The Bill would also prohibit a nurse from being permitted to work more than 16 consecutive hours in a 24 hour period and would require that a nurse who works 16 consecutive hours be given at least eight consecutive hours of off-duty time immediately following the working period. The Bill would prohibit any discrimination, dismissal or other employment decision based on a nurse’s refusal to accept work in excess of the limitations on mandatory overtime.

Finally, the Bill provides that it shall not be construed to “limit, alter or modify terms, conditions or provisions of a collective bargaining agreement entered into by a hospital and a labor organization.” Hospitals which have entered into collective bargaining agreements providing, for example, that the hospital shall have “the right to require reasonable overtime” (a common formulation in a management rights clause) or that contain detailed mandatory overtime procedures may be able to argue that they are exempt from some or all of the Bill’s restrictions, though this will likely be a hotly contested point.

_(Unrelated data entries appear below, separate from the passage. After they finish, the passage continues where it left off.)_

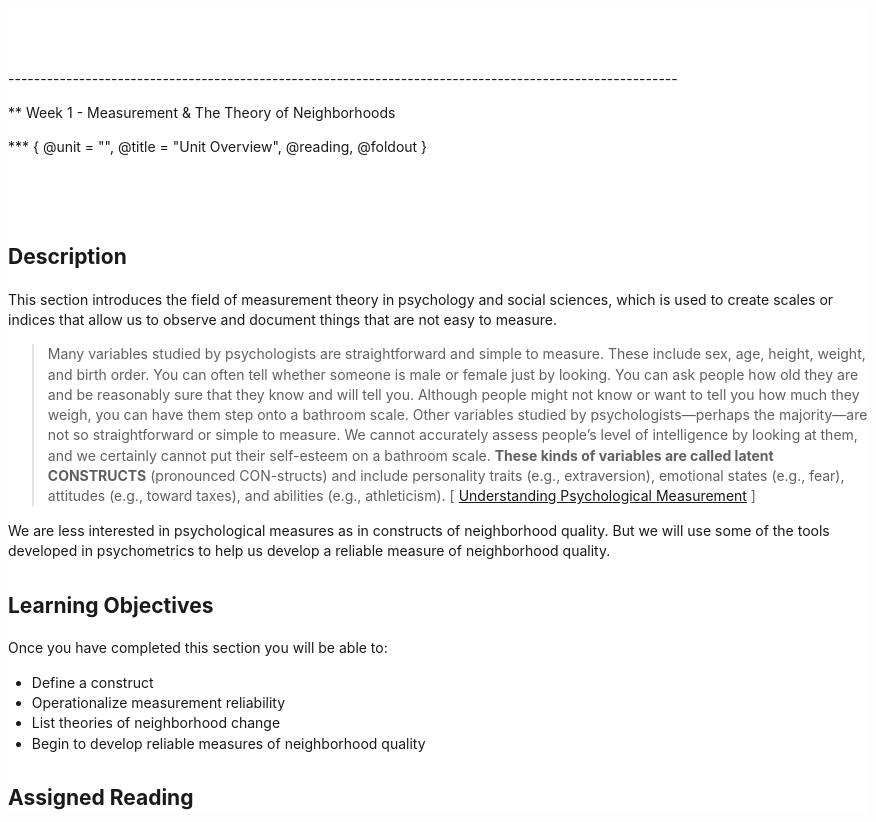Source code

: <br>
<br>



<br> 
-------------------------------------------------------------------------------------------------------- 
<br>








** Week 1 - Measurement & The Theory of Neighborhoods




*** { @unit = "", @title = "Unit Overview", @reading, @foldout  }

<br>
<br>

## Description

This section introduces the field of measurement theory in psychology and social sciences, which is used to create scales or indices that allow us to observe and document things that are not easy to measure. 

> Many variables studied by psychologists are straightforward and simple to measure. These include sex, age, height, weight, and birth order. You can often tell whether someone is male or female just by looking. You can ask people how old they are and be reasonably sure that they know and will tell you. Although people might not know or want to tell you how much they weigh, you can have them step onto a bathroom scale. Other variables studied by psychologists—perhaps the majority—are not so straightforward or simple to measure. We cannot accurately assess people’s level of intelligence by looking at them, and we certainly cannot put their self-esteem on a bathroom scale. **These kinds of variables are called latent CONSTRUCTS** (pronounced CON-structs) and include personality traits (e.g., extraversion), emotional states (e.g., fear), attitudes (e.g., toward taxes), and abilities (e.g., athleticism). [ [Understanding Psychological Measurement](https://opentextbc.ca/researchmethods/chapter/understanding-psychological-measurement/) ]

We are less interested in psychological measures as in constructs of neighborhood quality. But we will use some of the tools developed in psychometrics to help us develop a reliable measure of neighborhood quality. 

## Learning Objectives

Once you have completed this section you will be able to:

* Define a construct 
* Operationalize measurement reliability 
* List theories of neighborhood change 
* Begin to develop reliable measures of neighborhood quality 

## Assigned Reading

Use of Government Funds to Support or Oppose Unionization
The Bill would prohibit hospitals from receiving reimbursement or payment from any governmental unit for amounts paid to employees, consultants or other firms to persuade or seek to persuade employees of the hospital to support or oppose unionization. Notably, the Bill limits this prohibition to instances where “the primary responsibility of the employees or consultants is, either directly or indirectly, to persuade or seek to persuade the employees of the hospital to support or oppose unionization” (emphasis added). Although we 
anticipate that further guidance may be issued on this point by funding agencies, the language of the Bill 
suggests coverage of a fairly narrow category of service providers, that is, those whose primary responsibility is to persuade employees on union organizing issues. Moreover, the Bill specifically excludes attorney’s fees paid by hospitals for services rendered in dealing directly with a union, advising hospital management of its 
responsibilities under the National Labor Relations Act, or appearing before, or preparing for an appearance before, an administrative agency or court.

All of the provisions described above are expected to take effect 90 days following the date the Bill is signed into law.